Purchased identifiable intangible assets totaled $794 million and will be amortized on a straight-line basis over a weighted-average life of 13 years (lives ranging from one to 19 years). Acquired patents of $40 million will be amortized over a weighted-average life of 11 years and other acquired intangibles of $696 million, primarily customer relationships and tradenames, will be amortized over a weighted-average life of 13 years.
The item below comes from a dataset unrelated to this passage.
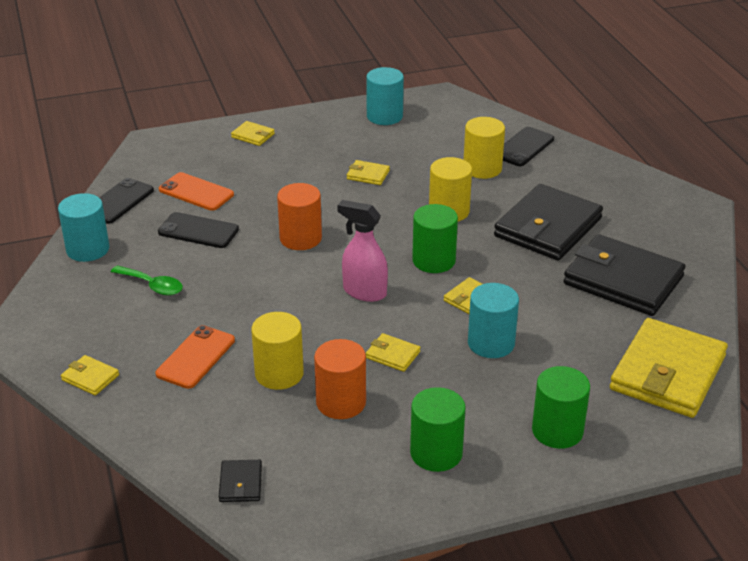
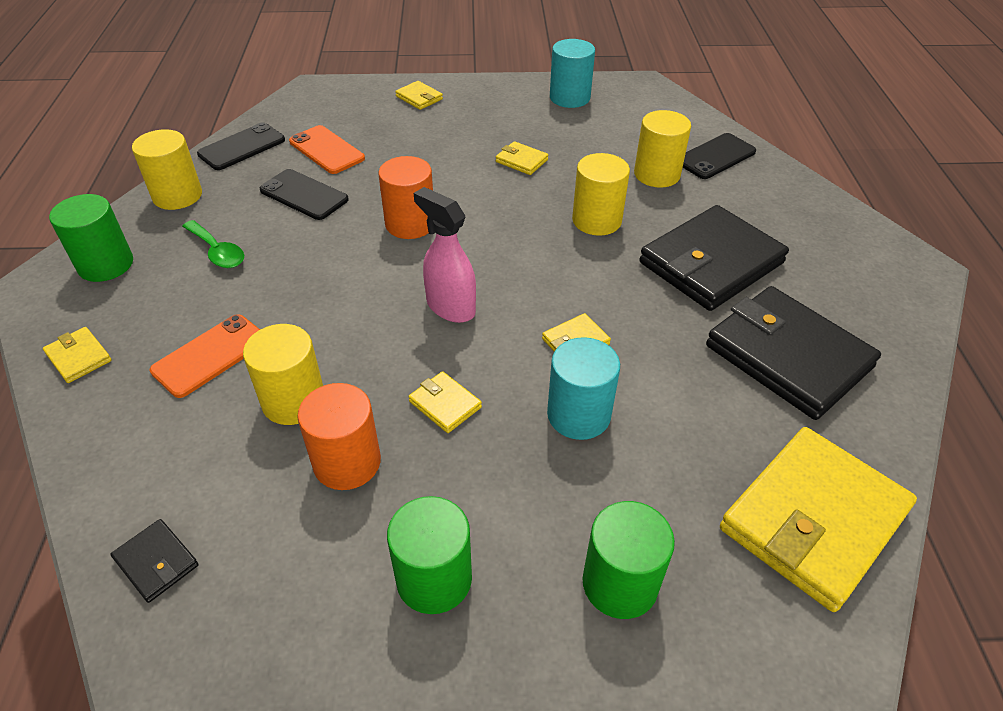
camera: 15 degrees right, 10 degrees up
turquoise cylinder [58,193,109,262] -> yellow cylinder [132,129,202,210]
black wallet [219,460,262,502] -> black wallet turned 60 degrees counterclockwise [111,519,198,603]
green cylinder [412,204,458,273] -> green cylinder moved to [49,194,133,282]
Indefinite-lived assets of $58 million were purchased in the Meguiar’s acquisition detailed above, which relate to a well recognized brand name for a company that has been in existence for more than 100 years.

 

Divestitures:

 

In June 2008, 3M completed the sale of HighJump Software, a 3M Company, to Battery Ventures, a technology venture capital and private equity firm. 3M received proceeds of $85 million for this transaction and recognized, net of assets sold, transaction and other costs, a pre-tax loss of $23 million (recorded in the Safety, Security and Protection Services segment) in 2008.